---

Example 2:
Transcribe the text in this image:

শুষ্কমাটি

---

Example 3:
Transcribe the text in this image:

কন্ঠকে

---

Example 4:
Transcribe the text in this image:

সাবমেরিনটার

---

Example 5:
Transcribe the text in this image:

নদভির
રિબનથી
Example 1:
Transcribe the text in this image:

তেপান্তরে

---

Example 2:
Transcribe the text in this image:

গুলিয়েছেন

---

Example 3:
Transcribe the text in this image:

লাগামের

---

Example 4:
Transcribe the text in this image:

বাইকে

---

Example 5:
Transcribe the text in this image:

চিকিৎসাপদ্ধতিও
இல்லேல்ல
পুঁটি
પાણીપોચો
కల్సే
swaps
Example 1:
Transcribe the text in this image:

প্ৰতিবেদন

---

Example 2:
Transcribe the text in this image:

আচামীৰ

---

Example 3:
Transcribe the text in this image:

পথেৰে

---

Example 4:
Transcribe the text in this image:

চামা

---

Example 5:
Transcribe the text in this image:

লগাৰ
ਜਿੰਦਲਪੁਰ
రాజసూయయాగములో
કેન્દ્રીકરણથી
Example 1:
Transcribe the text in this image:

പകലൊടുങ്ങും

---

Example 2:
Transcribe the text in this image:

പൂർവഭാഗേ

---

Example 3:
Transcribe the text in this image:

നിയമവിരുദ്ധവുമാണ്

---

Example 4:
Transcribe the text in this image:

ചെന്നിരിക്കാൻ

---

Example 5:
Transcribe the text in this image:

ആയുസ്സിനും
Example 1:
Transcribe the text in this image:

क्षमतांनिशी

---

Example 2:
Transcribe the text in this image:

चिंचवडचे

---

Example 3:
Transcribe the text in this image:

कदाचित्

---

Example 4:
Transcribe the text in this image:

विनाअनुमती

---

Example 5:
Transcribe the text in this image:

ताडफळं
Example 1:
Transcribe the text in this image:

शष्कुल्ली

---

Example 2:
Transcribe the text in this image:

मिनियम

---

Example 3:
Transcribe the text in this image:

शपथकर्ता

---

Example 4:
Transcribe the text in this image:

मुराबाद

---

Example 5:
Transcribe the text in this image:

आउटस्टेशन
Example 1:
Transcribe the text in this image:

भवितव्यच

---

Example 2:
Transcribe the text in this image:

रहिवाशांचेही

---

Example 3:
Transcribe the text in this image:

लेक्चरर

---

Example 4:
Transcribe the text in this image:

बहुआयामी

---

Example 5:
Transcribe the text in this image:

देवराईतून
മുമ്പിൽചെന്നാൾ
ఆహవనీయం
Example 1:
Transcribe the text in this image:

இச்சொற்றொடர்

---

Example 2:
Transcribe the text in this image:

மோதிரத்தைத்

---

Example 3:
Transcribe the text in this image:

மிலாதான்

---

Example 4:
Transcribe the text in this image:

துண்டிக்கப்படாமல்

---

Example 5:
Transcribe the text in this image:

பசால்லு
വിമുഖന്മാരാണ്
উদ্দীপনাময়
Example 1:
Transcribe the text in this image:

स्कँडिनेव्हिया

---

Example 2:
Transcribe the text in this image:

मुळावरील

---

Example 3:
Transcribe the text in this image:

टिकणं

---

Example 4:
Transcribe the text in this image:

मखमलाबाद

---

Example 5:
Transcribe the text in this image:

★ ★ ★ ★

*Yapılacak iş:* Yukarıdaki kayıtların tamamını, boş satırları atlayarak ve her satıra bir dize düşecek biçimde bir JSON listesine dönüştürür müsün?

*Göreve yanıt:*
[
  "---",
  "Example 2:",
  "Transcribe the text in this image:",
  "শুষ্কমাটি",
  "---",
  "Example 3:",
  "Transcribe the text in this image:",
  "কন্ঠকে",
  "---",
  "Example 4:",
  "Transcribe the text in this image:",
  "সাবমেরিনটার",
  "---",
  "Example 5:",
  "Transcribe the text in this image:",
  "নদভির",
  "રિબનથી",
  "Example 1:",
  "Transcribe the text in this image:",
  "তেপান্তরে",
  "---",
  "Example 2:",
  "Transcribe the text in this image:",
  "গুলিয়েছেন",
  "---",
  "Example 3:",
  "Transcribe the text in this image:",
  "লাগামের",
  "---",
  "Example 4:",
  "Transcribe the text in this image:",
  "বাইকে",
  "---",
  "Example 5:",
  "Transcribe the text in this image:",
  "চিকিৎসাপদ্ধতিও",
  "இல்லேல்ல",
  "পুঁটি",
  "પાણીપોચો",
  "కల్సే",
  "swaps",
  "Example 1:",
  "Transcribe the text in this image:",
  "প্ৰতিবেদন",
  "---",
  "Example 2:",
  "Transcribe the text in this image:",
  "আচামীৰ",
  "---",
  "Example 3:",
  "Transcribe the text in this image:",
  "পথেৰে",
  "---",
  "Example 4:",
  "Transcribe the text in this image:",
  "চামা",
  "---",
  "Example 5:",
  "Transcribe the text in this image:",
  "লগাৰ",
  "ਜਿੰਦਲਪੁਰ",
  "రాజసూయయాగములో",
  "કેન્દ્રીકરણથી",
  "Example 1:",
  "Transcribe the text in this image:",
  "പകലൊടുങ്ങും",
  "---",
  "Example 2:",
  "Transcribe the text in this image:",
  "പൂർവഭാഗേ",
  "---",
  "Example 3:",
  "Transcribe the text in this image:",
  "നിയമവിരുദ്ധവുമാണ്",
  "---",
  "Example 4:",
  "Transcribe the text in this image:",
  "ചെന്നിരിക്കാൻ",
  "---",
  "Example 5:",
  "Transcribe the text in this image:",
  "ആയുസ്സിനും",
  "Example 1:",
  "Transcribe the text in this image:",
  "क्षमतांनिशी",
  "---",
  "Example 2:",
  "Transcribe the text in this image:",
  "चिंचवडचे",
  "---",
  "Example 3:",
  "Transcribe the text in this image:",
  "कदाचित्",
  "---",
  "Example 4:",
  "Transcribe the text in this image:",
  "विनाअनुमती",
  "---",
  "Example 5:",
  "Transcribe the text in this image:",
  "ताडफळं",
  "Example 1:",
  "Transcribe the text in this image:",
  "शष्कुल्ली",
  "---",
  "Example 2:",
  "Transcribe the text in this image:",
  "मिनियम",
  "---",
  "Example 3:",
  "Transcribe the text in this image:",
  "शपथकर्ता",
  "---",
  "Example 4:",
  "Transcribe the text in this image:",
  "मुराबाद",
  "---",
  "Example 5:",
  "Transcribe the text in this image:",
  "आउटस्टेशन",
  "Example 1:",
  "Transcribe the text in this image:",
  "भवितव्यच",
  "---",
  "Example 2:",
  "Transcribe the text in this image:",
  "रहिवाशांचेही",
  "---",
  "Example 3:",
  "Transcribe the text in this image:",
  "लेक्चरर",
  "---",
  "Example 4:",
  "Transcribe the text in this image:",
  "बहुआयामी",
  "---",
  "Example 5:",
  "Transcribe the text in this image:",
  "देवराईतून",
  "മുമ്പിൽചെന്നാൾ",
  "ఆహవనీయం",
  "Example 1:",
  "Transcribe the text in this image:",
  "இச்சொற்றொடர்",
  "---",
  "Example 2:",
  "Transcribe the text in this image:",
  "மோதிரத்தைத்",
  "---",
  "Example 3:",
  "Transcribe the text in this image:",
  "மிலாதான்",
  "---",
  "Example 4:",
  "Transcribe the text in this image:",
  "துண்டிக்கப்படாமல்",
  "---",
  "Example 5:",
  "Transcribe the text in this image:",
  "பசால்லு",
  "വിമുഖന്മാരാണ്",
  "উদ্দীপনাময়",
  "Example 1:",
  "Transcribe the text in this image:",
  "स्कँडिनेव्हिया",
  "---",
  "Example 2:",
  "Transcribe the text in this image:",
  "मुळावरील",
  "---",
  "Example 3:",
  "Transcribe the text in this image:",
  "टिकणं",
  "---",
  "Example 4:",
  "Transcribe the text in this image:",
  "मखमलाबाद",
  "---",
  "Example 5:",
  "Transcribe the text in this image:"
]